The corpus cache is important — it preserves interesting inputs between runs so the fuzzer doesn’t start from scratch every time.

Turning Fuzz Findings Into Tests

When the fuzzer finds a crash, turn it into a regression test:

#[cfg(test)]
mod tests {
    use super::*;

    // Regression test for fuzzer finding:
    // crash-2024-03-15-abc123
    // Parser panicked on truncated UTF-8 at boundary
    #[test]
    fn test_truncated_utf8_at_boundary() {
        let data = vec![
            0x00, 0x03, // key_len = 3
            0xE6, 0x97, 0xA5, // "日" in UTF-8
            0x00, 0x00, 0x00, 0x01, // value_len = 1
            0x41, // "A"
        ];
        // This should not panic
        let result = parse_kv(&data);
        assert!(result.is_ok());
    }

    // Regression test for fuzzer finding:
    // Integer overflow in length calculation
    #[test]
    fn test_overflow_in_length_fields() {
        let data = vec![
            0xFF, 0xFF, // key_len = 65535
            // Not enough data to satisfy this length
            0x00, 0x00,
        ];
        let result = parse_kv(&data);
        assert!(result.is_err());
    }
}

Every crash gets a test.

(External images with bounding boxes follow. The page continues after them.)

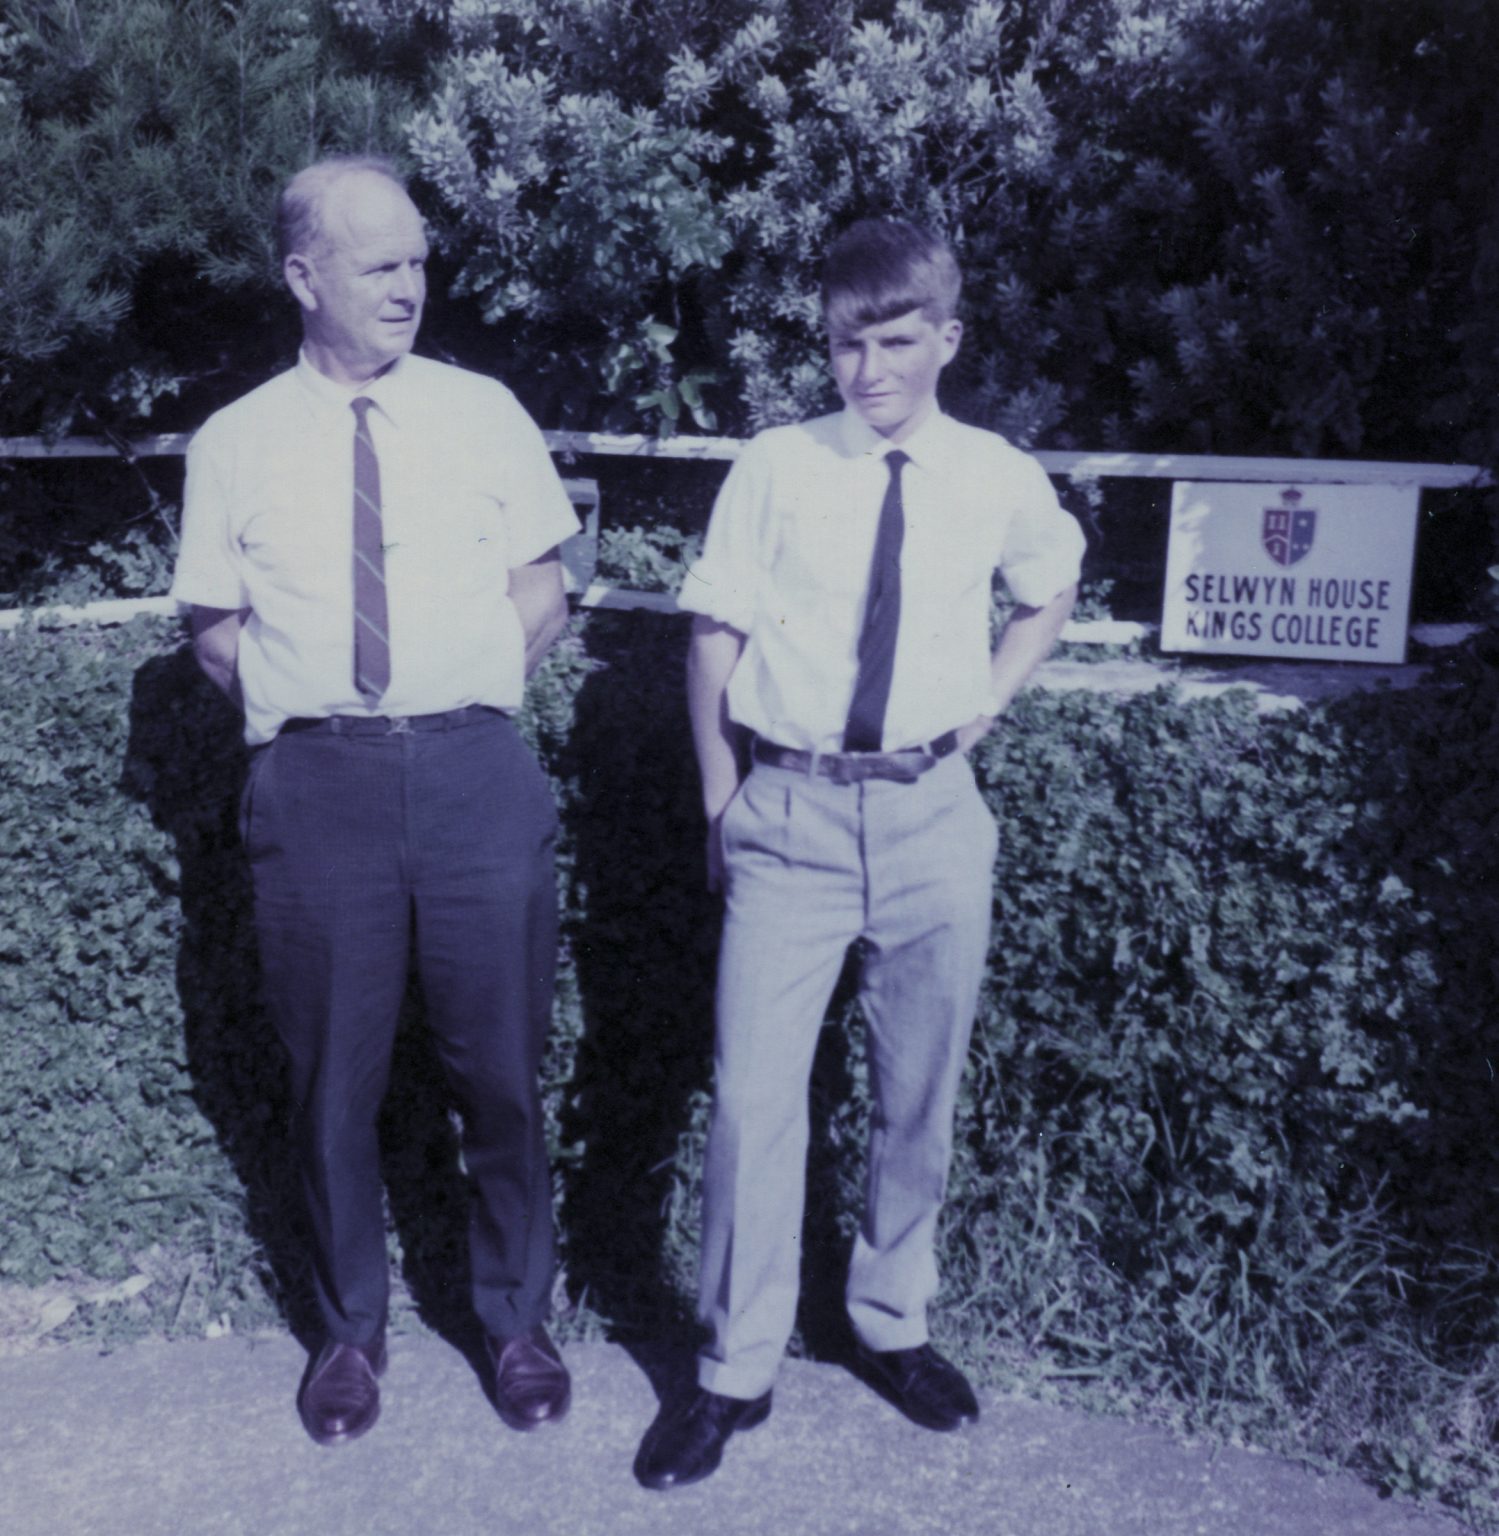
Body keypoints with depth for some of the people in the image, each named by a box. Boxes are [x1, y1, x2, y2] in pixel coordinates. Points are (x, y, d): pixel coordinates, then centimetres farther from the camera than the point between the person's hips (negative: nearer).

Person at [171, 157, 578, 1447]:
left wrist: (477, 690, 1)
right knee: (335, 1081, 10)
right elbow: (215, 629, 11)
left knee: (500, 1068, 7)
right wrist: (292, 696, 0)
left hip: (475, 769, 0)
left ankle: (518, 1321, 29)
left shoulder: (483, 414, 7)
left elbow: (542, 590, 11)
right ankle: (350, 1330, 32)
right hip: (316, 781, 0)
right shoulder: (236, 445, 6)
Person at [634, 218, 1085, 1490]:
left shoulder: (1001, 481, 1)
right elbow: (714, 639, 0)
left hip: (934, 817, 2)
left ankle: (893, 1326, 35)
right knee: (754, 1095, -3)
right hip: (790, 814, -2)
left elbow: (1052, 596, 21)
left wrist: (988, 705, 8)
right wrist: (723, 805, -1)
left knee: (921, 1097, 13)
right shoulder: (776, 470, -5)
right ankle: (736, 1372, 15)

Every test gets a comment linking to the original fuzzer artifact. This prevents regressions and documents what went wrong.

What to Fuzz

Not everything benefits equally from fuzzing. Focus on:

  1. Parsers — anything that reads untrusted data (HTTP, JSON, protobuf, custom formats)
  2. Serialization/Deserialization — roundtrip properties should hold
  3. Cryptographic code — especially anything with unsafe
  4. State machines — sequences of operations that might reach invalid states
  5. Codec and compression — encode/decode roundtrips
  6. Anything that uses unsafe — with sanitizers enabled

Don’t bother fuzzing:

  • Pure business logic with small, well-defined input spaces (unit tests are better)
  • Code that only handles validated, typed inputs (fuzz the validation layer instead)
  • Thin wrappers around well-fuzzed libraries

The Bottom Line

Fuzzing finds bugs that humans don’t think to test for. It’s particularly effective for security because attackers think like fuzzers — they send unexpected, malformed, boundary-pushing input to find cracks in your parsing and validation.

Set up cargo-fuzz on every crate that handles untrusted input. Run short fuzzing sessions in CI. Run long sessions overnight. Keep your corpus. Turn every finding into a regression test.

The bugs the fuzzer finds are the bugs an attacker would have found first. Find them yourself.